Jetzt bist du an der Reihe: Wie gefällt dir die neue Website von T-Swizzle? Was habe ich übersehen? Wie findest du dieses Review? Schreib’s mir in die Kommentare! 👇

7 Kommentare zu “Auch nur eine von uns? Die neue Website von Taylor Swift unter der Lupe

  1. Coole Analyse, Alex. Vielen Dank. Ist doch erstaunlich wie viel Aufmerksamkeit zum Detail, insbesondere auch Google Pagespeed und Web Vitals, manche von uns in kleinste Websiten stecken und wie das im Gegensatz dazu aussieht. Der Mangel an Datenschutzaufklärung zeigt dann auch gut, wie ernst das Thema auf allen Ebenen wirklich genommen wird. Sowohl beim Erstellen als auch in der Verfolgung.

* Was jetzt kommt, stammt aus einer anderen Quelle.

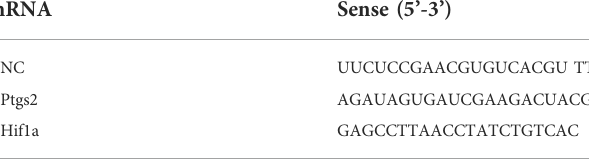
TABLE 1 shRNA used in the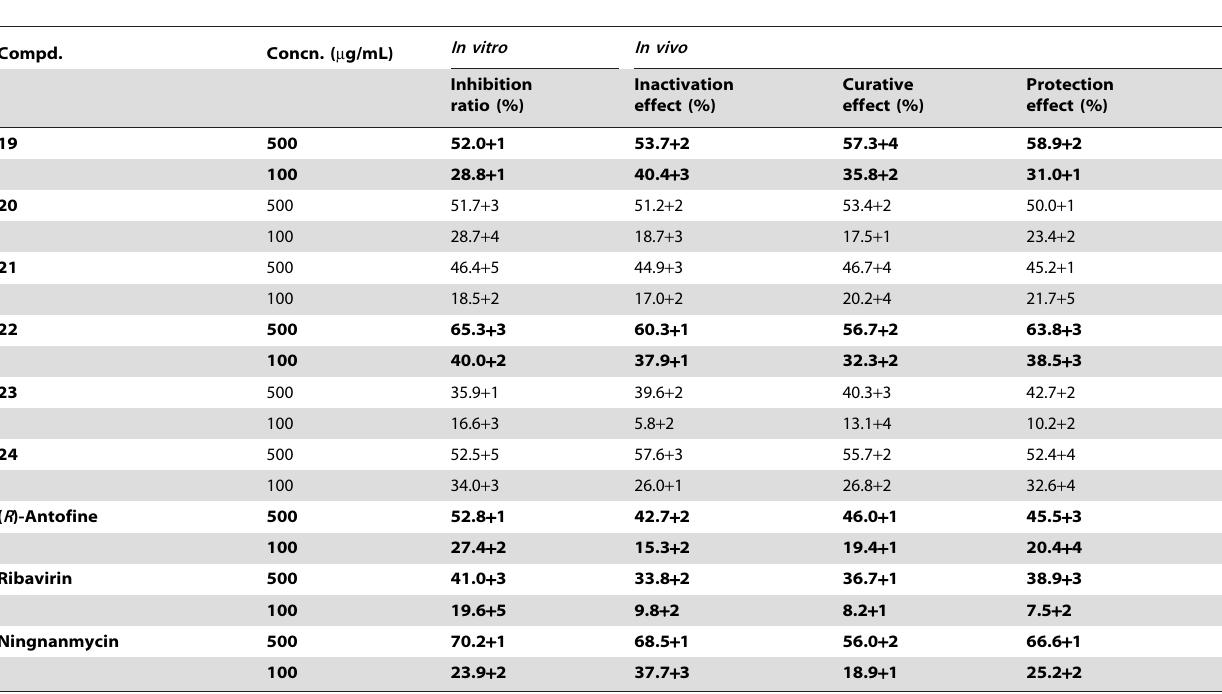
Table 3. In vitro and in vivo anti-TMV activity of 15-hydroxyphenanthroquinolizidine alkaloids 19–24.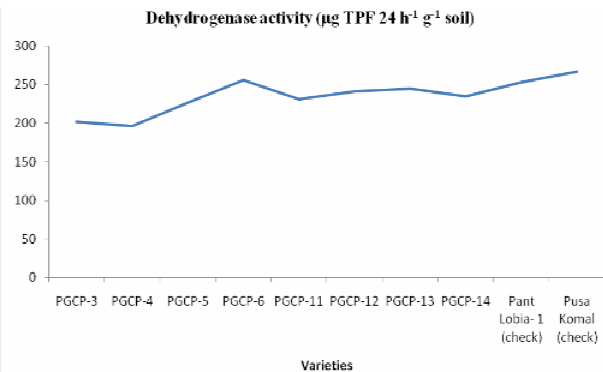
Fig. 3. Dehydrogenase activity (µg TPF 24 h -1 g -1 soil) in soil as influenced by cultivar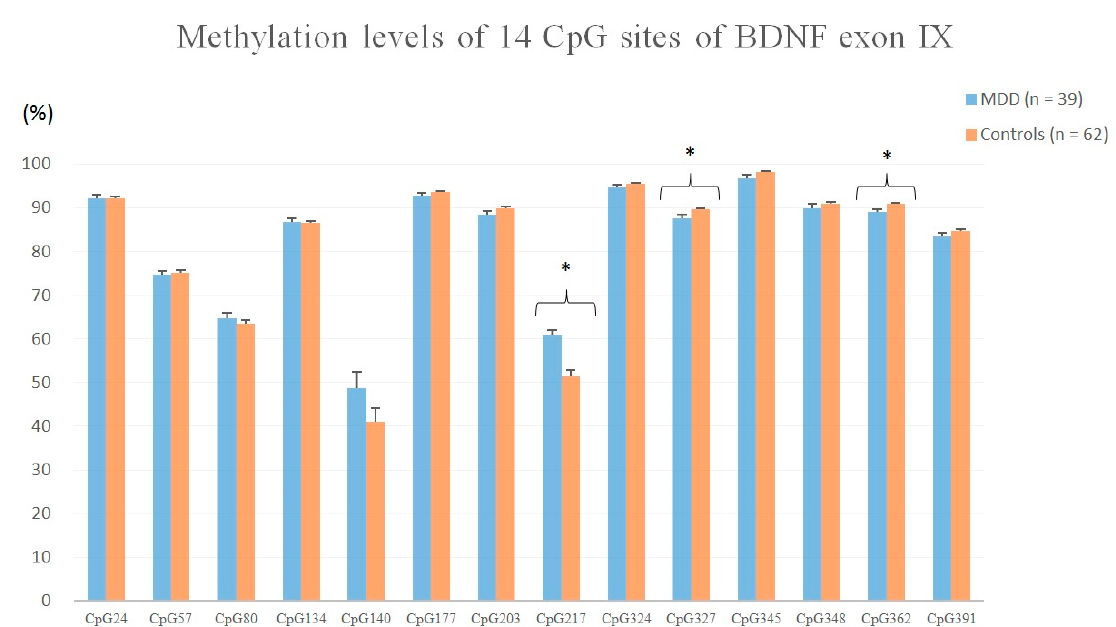
Figure 1. Methylation levels of 14 CpG sites of BDNF exon IX in patients with MDD and the healthy controls. (* p < 0.05)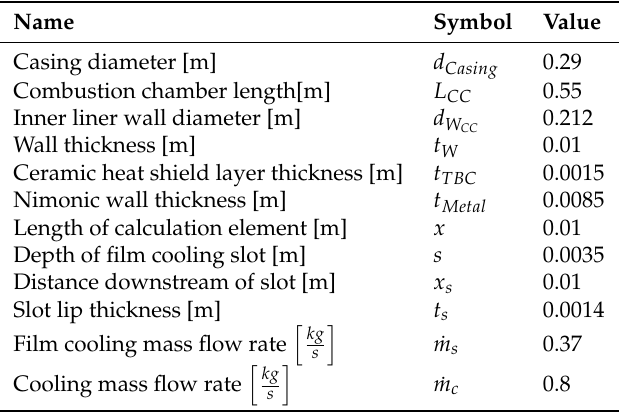
Table 5. Combustion chamber geometrical characteristics and film cooling parameters.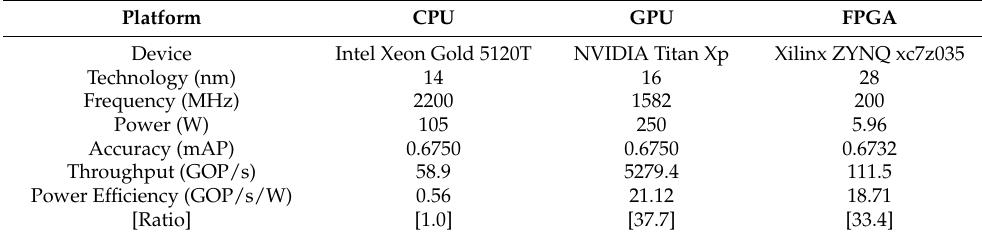
Table 3. The evaluation results on the Central Processing Unit (CPU), the Graphic Processing Unit (GPU), and the proposed architecture on the field-programmable gate array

    • Hi, vielen Dank für die Rückmeldung! Gerne, freut mich, dass du was mitnehmen konntest. Ja, es verwundert doch ein wenig, wie wenig Aufmerksamkeit hier manchen Details geschenkt wird. Es ist natürlich nichts neues, dass sich US-amerikanische Institutionen mitunter wenig um europäische Datenschutzvorgaben scheren, aber in diesem Fall könnte man Frau Swift doch mal bei einem ihrer europäischen Tour-Stopps, die sie bei ihrer Zielgruppe auf der explizit dafür eingerichteten Landing-Page bewirbt, einen kleinen Strafzettel überreichen… Signalwirkung hätte das auf jeden Fall.

  2. > dass sich US-amerikanische Institutionen mitunter wenig um europäische Datenschutzvorgaben scheren

    Zumindest die Datenschutzhinweise bzw. der Vermerk, wer denn eigentlich alles Daten sammelt, ist mittlerweile in einigen US-Staaten auch schon vorgeschrieben. In der Hinsicht muss nicht nur Europa tätig werden.

  3. Vielen Dank für den Einblick. Das hat Spaß gemacht zu lesen. Und ja: Schon spannend wie (nach-) lässig manche Profis arbeiten, wenn die Klicks sowieso da sind und sich daher nicht um Google kümmern.

    • Hallo Jonas, das freut mich wirklich! Mir geht’s nicht um Fingerzeigen, aber das mangelnde Bewusstsein für einige der angesprochenen Themen erstaunt natürlich schon. Ich vermute: Wenn man Taylor Swift direkt fragen würde, ob ihre eigene Website nicht barrierefrei(er) und datenschutzfreundlich(er) sein sollte, dann würde sie das mit Sicherheit bejahen und hätte dafür auch das entsprechende Kleingeld übrig.

  4. Cooles Review, danke hätte ich sonst nicht mitbekommen. Interessant finde ich, dass zwar noch viel Luft bei Optimierung der Ladezeiten vorhanden ist, aber Core Web Vitals CWV Wert trotzdem als „passed“ markiert werden. Geht also.
    Einer der größten Hebel sind wahrscheinlich die nicht Web-Optimierten Bilder mit +200 Kilobytes und die Angaben der Höhe und Breite bei manchen Bildern. Aus meiner Erfahrung lässt sich das am einfachsten implementieren und und bringt gleich ein paar Punkte mehr.